Instructions for the task:
In the listing below, a line holding "table_header [139, 150, 1081, 748]" and a line holding "Rendered at 1275 by 1650 pixels." mark the range. Retype both exactly, with all lines between them.
━━ Provided information ━━
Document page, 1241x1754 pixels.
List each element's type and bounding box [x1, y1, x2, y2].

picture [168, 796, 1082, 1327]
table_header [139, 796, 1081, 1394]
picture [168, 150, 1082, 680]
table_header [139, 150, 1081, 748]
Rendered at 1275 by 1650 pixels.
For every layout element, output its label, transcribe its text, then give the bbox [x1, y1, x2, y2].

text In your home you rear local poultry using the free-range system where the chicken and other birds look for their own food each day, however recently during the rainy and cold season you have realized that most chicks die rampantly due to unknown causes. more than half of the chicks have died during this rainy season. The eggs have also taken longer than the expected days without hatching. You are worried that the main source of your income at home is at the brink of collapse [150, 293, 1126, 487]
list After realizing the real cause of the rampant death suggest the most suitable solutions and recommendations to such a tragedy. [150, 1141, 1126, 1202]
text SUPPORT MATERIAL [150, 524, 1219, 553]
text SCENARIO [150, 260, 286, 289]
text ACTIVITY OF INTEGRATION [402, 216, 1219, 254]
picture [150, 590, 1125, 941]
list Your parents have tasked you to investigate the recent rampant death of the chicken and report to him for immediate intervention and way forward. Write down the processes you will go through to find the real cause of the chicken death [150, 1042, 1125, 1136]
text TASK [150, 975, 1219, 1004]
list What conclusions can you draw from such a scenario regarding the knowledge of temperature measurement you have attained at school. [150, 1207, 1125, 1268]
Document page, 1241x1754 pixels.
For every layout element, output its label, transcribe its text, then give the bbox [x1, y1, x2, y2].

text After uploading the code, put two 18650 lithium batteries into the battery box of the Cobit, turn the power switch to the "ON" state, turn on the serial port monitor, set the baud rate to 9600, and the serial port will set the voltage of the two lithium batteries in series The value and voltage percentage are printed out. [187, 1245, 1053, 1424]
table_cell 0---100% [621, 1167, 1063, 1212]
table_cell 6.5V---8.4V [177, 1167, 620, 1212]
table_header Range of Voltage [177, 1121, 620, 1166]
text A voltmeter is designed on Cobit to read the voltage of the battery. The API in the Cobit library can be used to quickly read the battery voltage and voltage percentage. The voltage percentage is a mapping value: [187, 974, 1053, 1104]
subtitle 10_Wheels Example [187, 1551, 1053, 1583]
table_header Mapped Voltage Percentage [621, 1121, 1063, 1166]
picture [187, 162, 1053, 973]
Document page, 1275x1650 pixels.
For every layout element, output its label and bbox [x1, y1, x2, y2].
━━━
The answer:
table_header [139, 150, 1081, 748]
Rendered at 1275 by 1650 pixels.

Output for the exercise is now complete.